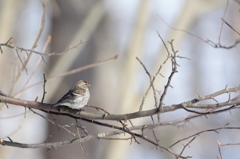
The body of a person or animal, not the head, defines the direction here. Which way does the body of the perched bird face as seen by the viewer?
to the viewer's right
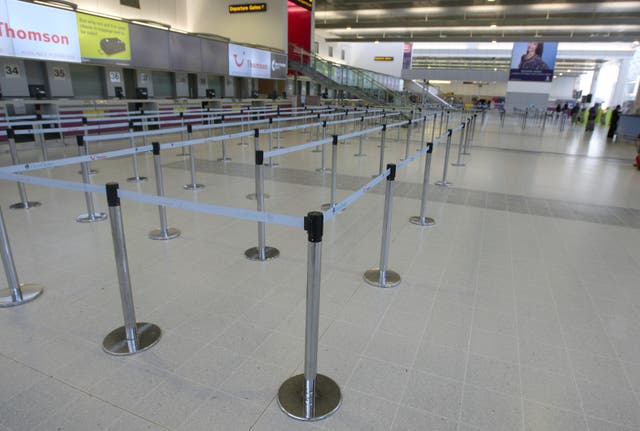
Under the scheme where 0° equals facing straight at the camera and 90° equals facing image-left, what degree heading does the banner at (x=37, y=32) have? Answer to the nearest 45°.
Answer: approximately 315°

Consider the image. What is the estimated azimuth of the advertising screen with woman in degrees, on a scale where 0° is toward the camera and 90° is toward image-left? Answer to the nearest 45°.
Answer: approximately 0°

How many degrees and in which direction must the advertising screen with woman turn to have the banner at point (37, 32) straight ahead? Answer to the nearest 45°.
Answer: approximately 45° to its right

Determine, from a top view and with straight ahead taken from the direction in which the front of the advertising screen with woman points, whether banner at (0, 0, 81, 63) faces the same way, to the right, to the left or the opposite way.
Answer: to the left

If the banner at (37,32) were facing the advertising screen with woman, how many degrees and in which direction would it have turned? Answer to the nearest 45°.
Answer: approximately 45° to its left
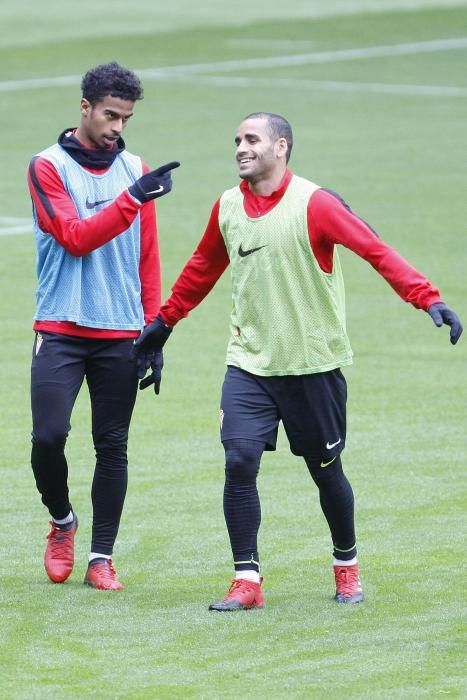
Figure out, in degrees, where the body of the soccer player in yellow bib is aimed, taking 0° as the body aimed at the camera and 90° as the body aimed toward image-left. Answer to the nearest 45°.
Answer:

· · · ·

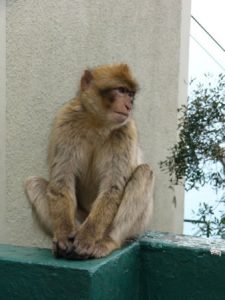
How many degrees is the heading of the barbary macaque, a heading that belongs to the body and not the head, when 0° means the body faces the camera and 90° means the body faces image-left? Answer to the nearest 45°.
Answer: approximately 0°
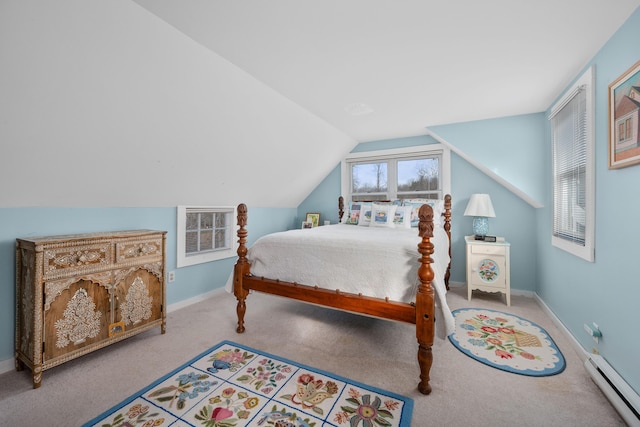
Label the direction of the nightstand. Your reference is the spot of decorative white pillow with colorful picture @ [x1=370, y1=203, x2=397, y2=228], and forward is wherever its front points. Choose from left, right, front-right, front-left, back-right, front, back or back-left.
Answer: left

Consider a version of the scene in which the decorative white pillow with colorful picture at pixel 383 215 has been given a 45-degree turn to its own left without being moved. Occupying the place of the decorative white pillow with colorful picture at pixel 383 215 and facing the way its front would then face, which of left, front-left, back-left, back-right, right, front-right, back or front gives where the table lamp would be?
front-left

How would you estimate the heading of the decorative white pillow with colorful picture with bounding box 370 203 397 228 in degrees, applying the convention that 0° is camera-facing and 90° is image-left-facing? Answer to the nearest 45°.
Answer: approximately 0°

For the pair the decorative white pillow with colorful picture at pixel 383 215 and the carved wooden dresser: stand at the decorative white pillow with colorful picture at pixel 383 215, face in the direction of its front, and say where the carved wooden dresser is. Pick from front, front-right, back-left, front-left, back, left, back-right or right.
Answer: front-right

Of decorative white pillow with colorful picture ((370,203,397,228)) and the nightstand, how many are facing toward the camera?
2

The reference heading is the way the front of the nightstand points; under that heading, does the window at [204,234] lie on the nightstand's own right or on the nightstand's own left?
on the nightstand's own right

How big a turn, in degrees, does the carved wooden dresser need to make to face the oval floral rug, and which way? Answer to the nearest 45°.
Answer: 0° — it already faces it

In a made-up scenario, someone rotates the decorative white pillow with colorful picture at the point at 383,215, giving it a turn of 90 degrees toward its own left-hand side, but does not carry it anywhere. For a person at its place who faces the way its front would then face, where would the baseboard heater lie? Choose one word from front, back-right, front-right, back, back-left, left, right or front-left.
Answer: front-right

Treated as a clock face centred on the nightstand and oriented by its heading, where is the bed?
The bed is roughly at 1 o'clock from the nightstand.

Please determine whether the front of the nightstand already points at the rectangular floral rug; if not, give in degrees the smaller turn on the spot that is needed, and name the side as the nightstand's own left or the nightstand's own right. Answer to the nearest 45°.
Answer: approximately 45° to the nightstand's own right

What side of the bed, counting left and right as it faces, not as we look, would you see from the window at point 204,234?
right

· · · ·

Rewrite everything from "How would you" down to "Answer: 0° — it already faces it", replacing "carved wooden dresser" with "wooden chest of drawers" and leaving all else unchanged.

Completed task:
How would you estimate the heading of the decorative white pillow with colorful picture with bounding box 370 203 397 228 in degrees, applying the convention that 0° is camera-facing and 90° is image-left-facing? Answer to the nearest 45°.
Answer: approximately 0°

For the pair the decorative white pillow with colorful picture at pixel 383 215 and the wooden chest of drawers: stand at the decorative white pillow with colorful picture at pixel 383 215, face in the direction of its front, and say where the wooden chest of drawers is. Pick from front, front-right, back-left, front-left, back, left, back-right or right.
Answer: front-right

Of decorative white pillow with colorful picture ((370,203,397,228)) and the nightstand, how many are facing toward the camera?
2

The reference heading is the way the front of the nightstand points; under that heading, does the window at [204,234] lie on the nightstand's own right or on the nightstand's own left?
on the nightstand's own right

How big a turn, in degrees, does the wooden chest of drawers need to make to face the oval floral rug, and which way? Answer to the nearest 45°.
Answer: 0° — it already faces it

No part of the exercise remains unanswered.